- [Job] Could you reproduce the data below verbatim, from its first line through the line containing "する」という意味の「Yo mido」から由来していま", with both of those lines included?

START Data listing

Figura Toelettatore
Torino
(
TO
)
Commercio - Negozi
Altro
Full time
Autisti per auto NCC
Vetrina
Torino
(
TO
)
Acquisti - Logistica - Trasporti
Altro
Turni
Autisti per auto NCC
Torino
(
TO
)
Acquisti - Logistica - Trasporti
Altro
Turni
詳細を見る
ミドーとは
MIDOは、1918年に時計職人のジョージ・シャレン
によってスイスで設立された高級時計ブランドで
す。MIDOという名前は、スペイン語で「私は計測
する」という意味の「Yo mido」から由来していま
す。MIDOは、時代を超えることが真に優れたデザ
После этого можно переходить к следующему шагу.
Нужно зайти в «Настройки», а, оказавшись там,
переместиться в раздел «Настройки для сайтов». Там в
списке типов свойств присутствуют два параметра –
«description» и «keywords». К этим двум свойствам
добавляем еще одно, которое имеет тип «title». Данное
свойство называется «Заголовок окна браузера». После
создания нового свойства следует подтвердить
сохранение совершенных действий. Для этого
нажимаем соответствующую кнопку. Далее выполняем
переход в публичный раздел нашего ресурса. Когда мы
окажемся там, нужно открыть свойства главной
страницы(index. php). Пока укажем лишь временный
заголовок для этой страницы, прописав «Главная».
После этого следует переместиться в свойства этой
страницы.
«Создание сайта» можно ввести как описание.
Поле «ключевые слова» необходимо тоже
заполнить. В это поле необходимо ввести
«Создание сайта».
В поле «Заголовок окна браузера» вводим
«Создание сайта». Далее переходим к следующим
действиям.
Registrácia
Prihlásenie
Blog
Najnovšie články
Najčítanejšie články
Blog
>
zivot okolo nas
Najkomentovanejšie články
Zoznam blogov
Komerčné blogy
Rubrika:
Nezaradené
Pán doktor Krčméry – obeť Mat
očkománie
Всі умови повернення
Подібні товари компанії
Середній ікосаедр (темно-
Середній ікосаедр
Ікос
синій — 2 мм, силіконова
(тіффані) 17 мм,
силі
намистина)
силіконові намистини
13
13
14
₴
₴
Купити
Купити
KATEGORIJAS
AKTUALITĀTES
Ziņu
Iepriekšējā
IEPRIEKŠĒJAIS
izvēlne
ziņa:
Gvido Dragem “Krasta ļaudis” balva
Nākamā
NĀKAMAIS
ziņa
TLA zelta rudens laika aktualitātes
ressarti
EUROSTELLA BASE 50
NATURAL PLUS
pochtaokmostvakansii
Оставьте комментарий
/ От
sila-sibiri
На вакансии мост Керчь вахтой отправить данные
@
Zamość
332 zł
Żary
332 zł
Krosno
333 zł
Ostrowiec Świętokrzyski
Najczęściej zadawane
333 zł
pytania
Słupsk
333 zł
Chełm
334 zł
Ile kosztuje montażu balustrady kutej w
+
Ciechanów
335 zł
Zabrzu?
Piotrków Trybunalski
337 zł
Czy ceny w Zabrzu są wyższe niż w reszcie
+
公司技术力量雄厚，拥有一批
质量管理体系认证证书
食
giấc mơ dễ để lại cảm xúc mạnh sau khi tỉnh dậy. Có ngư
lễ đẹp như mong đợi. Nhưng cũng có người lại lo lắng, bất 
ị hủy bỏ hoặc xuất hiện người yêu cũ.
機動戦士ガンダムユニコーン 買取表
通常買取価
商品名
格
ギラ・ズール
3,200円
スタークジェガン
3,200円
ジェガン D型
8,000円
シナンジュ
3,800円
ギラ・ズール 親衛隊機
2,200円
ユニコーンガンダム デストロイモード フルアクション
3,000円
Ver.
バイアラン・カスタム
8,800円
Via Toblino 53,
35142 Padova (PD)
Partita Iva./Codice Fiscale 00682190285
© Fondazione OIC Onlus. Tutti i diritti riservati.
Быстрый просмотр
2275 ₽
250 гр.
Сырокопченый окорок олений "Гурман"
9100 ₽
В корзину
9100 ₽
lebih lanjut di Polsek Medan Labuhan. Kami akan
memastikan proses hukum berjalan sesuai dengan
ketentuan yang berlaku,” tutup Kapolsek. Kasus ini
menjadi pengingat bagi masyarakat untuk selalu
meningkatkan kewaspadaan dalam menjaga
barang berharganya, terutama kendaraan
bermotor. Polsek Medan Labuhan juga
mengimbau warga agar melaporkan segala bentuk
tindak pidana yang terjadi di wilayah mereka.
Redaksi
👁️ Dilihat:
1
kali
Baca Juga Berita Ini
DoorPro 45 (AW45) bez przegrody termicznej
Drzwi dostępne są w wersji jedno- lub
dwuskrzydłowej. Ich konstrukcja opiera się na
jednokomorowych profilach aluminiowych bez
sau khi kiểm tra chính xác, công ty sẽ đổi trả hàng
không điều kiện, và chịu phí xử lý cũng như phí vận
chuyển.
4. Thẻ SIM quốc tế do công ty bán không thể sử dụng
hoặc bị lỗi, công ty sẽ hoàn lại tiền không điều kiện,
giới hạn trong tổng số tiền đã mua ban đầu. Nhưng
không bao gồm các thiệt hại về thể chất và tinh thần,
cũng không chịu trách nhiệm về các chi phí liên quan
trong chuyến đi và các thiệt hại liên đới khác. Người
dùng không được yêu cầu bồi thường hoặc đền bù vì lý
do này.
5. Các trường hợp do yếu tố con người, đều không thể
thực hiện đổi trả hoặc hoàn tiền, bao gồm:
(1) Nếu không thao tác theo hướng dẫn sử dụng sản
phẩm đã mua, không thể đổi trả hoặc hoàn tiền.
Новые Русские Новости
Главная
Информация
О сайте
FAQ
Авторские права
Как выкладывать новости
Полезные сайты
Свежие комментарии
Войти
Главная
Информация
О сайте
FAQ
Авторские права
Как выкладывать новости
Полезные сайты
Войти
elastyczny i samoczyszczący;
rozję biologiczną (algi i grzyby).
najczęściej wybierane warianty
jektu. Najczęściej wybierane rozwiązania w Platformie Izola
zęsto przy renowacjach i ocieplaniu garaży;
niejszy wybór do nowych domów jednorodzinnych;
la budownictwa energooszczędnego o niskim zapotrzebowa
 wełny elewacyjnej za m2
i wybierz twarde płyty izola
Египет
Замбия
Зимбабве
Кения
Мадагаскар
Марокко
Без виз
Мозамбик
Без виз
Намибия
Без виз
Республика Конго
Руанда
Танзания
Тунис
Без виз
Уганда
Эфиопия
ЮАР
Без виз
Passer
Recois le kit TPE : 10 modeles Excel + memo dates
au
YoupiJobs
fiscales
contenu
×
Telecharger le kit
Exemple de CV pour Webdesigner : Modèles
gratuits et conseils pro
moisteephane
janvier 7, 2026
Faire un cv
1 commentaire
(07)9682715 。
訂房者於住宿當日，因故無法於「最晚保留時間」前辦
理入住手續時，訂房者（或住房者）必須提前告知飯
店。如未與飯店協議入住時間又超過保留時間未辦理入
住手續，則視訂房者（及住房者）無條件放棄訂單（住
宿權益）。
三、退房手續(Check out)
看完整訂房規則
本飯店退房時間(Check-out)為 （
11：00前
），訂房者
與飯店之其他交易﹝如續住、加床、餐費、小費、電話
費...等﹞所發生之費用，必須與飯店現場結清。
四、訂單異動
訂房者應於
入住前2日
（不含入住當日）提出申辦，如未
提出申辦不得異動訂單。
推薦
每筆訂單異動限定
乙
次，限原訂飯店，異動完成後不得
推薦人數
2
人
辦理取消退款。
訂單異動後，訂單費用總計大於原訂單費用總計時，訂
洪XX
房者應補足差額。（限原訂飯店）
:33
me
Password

END Data listing

- [Answer for this exercise]
Figura Toelettatore
Torino
(
TO
)
Commercio - Negozi
Altro
Full time
Autisti per auto NCC
Vetrina
Torino
(
TO
)
Acquisti - Logistica - Trasporti
Altro
Turni
Autisti per auto NCC
Torino
(
TO
)
Acquisti - Logistica - Trasporti
Altro
Turni
詳細を見る
ミドーとは
MIDOは、1918年に時計職人のジョージ・シャレン
によってスイスで設立された高級時計ブランドで
す。MIDOという名前は、スペイン語で「私は計測
する」という意味の「Yo mido」から由来していま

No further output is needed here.